The Rams had an advantage in the bidding against the Dolphins since the new coach's agent is Marvin Demoff, Kevin's father. Former coach Dick Vermeil was a consultant in the process, with Kroenke playing an active role.

Kevin Demoff said the relationship was beneficial as an ice-breaker, but afterward the Rams' offer stood on its own. Demoff said the time spent with Fisher during the interview process topped their previous contact.

"I'm sure there's a comfort factor but obviously he knows a lot of people in this league," Demoff said. "This wasn't about our relationship, this was about his vision for the Rams meshing with our vision.

"That's what really sold him on being here."

Fisher was interviewed twice, once in Denver where Kroenke owns the Nuggets and Avalanche, and again in St. Louis where he toured facilities. Kroenke clearly wanted an experienced hand; Spagnuolo and Linehan both came to St. Louis untested beyond co-ordinator duties. Spagnuolo, fired along with general manager Billy Devaney, was just 10-38 in three seasons.

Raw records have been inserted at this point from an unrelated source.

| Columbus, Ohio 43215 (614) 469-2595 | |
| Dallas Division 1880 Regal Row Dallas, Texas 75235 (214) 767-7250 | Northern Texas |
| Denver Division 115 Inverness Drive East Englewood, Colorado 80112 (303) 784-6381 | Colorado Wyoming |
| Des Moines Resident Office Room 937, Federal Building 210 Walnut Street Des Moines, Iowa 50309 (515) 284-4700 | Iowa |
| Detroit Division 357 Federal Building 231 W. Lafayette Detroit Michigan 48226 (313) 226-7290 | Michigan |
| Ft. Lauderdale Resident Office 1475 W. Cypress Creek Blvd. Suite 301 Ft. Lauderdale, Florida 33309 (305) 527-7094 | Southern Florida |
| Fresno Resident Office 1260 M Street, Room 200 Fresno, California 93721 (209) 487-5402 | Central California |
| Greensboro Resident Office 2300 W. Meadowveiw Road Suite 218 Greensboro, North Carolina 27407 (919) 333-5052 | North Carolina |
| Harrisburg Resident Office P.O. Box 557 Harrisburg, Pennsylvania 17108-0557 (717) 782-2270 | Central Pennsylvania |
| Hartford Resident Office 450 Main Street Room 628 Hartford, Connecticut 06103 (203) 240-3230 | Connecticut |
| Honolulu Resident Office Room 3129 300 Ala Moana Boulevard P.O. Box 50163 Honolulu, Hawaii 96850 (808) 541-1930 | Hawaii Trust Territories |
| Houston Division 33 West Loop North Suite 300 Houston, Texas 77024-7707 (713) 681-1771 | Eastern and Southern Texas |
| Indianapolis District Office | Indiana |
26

St. Louis was considered a franchise on the rise after making a six-win improvement in 2010 and playing for the NFC West title in the finale, but was a total flop in 2011, playing a brutal schedule and hampered by injuries. The Rams haven't had a winning season since 2003, and they had the NFL's worst offence last season.

For all his longevity in Tennessee, Fisher had only six winning seasons, and a succession of 8-8 finishes brought out the critics. His most recent playoff victory came in January 2004, and his most recent winning record was in 2008 when the Titans squandered the No. 1 seed in the AFC by losing in the divisional round.

But Fisher led his team to at least 12 wins four times, and has a career record of 142-120 (.542). He coached more games for one franchise than all but six coaches, all Hall of Famers.

The Rams have the second pick in the April draft — the fourth time in five seasons with either the first or second pick. Fisher also inherits a handful of Pro Bowl-calibre talents including Bradford, running back Steven Jackson, defensive end Chris Long and Laurinaitis.

Bradford was the top overall pick in 2010 and was the NFL offensive rookie of the year, although last year he missed six games with a high left ankle sprain and threw only six touchdown passes.